Die junge Frau aus Kapstadt wird zudem auch an den Paralympics teilnehmen. "Mein Traum war es immer, zu Olympia zu fahren", sagte du Toit. 2001 war sie auf dem Weg vom Training zur Schule auf ihrem Roller unterwegs, als sie von einem Auto erfasst wurde. Einige Tage später musste ihr linkes Bein oberhalb des Knies amputiert werden. "Ich fragte meine Mutter, wann sie es abnehmen werden, und sie sagte: Sie haben es bereits abgenommen", erinnert sich du Toit an jene Tage im Krankenhaus.

Kein Vergleich mit Oscar Pistorius

Bereits wenige Monate nach ihrer Entlassung aus der Klinik nahm Natalie du Toit, die im Jahr 2000 die Qualifikation für die Spiele in Sydney nur knapp verpasst hatte, das Training wieder auf. "Am Anfang fühlte es sich noch so an, als ob mein Bein da wäre". Im Wasser, sagte sie, fühle sie sich frei. "Da kann ich ganz ich selbst sein." Vergleiche mit ihrem Landsmann, dem Sprinter Oscar Pistorius, begegnet du Toit ausweichend. Der 21-Jährige war ohne Wadenbeine auf die Welt gekommen und benötigt zum Sprinten zwei Spezialprothesen. Während sie beim Schwimmen keine Prothese brauche, "ist Oscar nicht fähig, ohne zu laufen", sagte du Toit.

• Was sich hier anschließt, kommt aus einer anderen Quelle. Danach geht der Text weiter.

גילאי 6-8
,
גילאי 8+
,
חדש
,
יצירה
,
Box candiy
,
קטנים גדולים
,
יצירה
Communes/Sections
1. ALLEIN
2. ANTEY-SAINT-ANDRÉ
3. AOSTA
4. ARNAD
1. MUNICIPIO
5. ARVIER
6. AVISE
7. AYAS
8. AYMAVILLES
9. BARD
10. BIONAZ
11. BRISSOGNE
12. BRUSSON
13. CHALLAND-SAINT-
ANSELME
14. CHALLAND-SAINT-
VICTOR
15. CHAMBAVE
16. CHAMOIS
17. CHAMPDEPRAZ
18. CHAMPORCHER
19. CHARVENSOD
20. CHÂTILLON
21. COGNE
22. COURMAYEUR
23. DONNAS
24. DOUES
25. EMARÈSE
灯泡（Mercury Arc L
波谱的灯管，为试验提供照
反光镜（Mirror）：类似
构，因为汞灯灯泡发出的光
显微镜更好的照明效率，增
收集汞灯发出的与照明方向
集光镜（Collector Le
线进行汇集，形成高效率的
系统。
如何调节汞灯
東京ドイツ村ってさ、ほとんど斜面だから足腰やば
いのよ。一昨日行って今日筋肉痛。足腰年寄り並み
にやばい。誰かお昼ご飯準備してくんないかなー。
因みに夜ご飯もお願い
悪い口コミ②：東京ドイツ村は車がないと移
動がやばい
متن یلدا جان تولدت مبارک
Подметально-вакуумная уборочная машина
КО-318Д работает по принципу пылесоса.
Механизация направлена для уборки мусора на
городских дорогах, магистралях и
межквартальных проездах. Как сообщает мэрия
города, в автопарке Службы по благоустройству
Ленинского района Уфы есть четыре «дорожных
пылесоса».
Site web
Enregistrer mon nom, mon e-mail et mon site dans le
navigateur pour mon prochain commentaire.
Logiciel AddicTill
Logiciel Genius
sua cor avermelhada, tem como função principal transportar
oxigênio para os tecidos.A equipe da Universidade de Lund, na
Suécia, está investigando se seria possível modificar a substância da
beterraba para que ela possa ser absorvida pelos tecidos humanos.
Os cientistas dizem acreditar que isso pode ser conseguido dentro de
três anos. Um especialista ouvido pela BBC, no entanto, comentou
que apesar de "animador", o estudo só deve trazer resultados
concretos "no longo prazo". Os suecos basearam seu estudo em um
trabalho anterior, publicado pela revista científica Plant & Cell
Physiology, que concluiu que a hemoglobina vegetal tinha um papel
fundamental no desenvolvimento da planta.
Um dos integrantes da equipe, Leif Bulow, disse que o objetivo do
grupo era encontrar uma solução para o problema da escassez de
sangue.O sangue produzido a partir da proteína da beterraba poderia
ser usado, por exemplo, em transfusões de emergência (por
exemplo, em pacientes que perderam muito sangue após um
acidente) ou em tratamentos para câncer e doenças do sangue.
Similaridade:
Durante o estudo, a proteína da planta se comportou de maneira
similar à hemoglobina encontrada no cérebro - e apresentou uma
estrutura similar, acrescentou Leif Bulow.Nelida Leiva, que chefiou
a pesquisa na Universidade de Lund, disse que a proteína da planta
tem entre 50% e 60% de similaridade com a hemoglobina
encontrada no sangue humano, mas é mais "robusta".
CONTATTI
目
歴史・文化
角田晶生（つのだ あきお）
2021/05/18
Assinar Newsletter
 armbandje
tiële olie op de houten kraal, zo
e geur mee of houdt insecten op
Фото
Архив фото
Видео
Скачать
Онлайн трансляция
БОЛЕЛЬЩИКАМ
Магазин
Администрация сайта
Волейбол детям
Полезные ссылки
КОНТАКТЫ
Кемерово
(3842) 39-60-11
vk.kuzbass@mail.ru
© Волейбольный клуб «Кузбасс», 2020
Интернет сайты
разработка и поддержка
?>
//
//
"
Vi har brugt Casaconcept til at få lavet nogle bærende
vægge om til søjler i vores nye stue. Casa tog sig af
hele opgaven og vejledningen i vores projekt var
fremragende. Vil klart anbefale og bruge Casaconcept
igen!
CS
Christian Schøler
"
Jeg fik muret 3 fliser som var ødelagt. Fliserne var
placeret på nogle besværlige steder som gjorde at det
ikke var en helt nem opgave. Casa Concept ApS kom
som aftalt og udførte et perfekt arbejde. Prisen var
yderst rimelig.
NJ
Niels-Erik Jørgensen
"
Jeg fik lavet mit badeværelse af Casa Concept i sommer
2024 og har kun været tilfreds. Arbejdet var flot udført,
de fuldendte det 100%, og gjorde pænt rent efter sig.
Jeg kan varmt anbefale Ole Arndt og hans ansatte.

Umstieg auf die Marathondistanz

Wegen ihrer Behinderung war die Schwimmerin nach einiger Zeit von den 800 Meter Freistil auf die Marathondistanz im Freiwasser gewechselt. Der Grund: Die ständigen Wenden im Bassin entfallen, sie kann mehr Kraft aus ihrem Oberkörper gewinnen. Während es auf den kürzeren Distanzen vor allem auf den Start und den Sprint ankomme, könne sie bei der Langstrecke ihre Kraft kontinuierlicher entfalten. "Wenn ich das eine Bein zu stark belaste, wird es schnell müde."

"Ich will eines Tages wieder rennen können"

Doch Natalie du Toit hat noch einen anderen Traum, den sie sich unbedingt erfüllen möchte: "Ich will eines Tages wieder rennen können."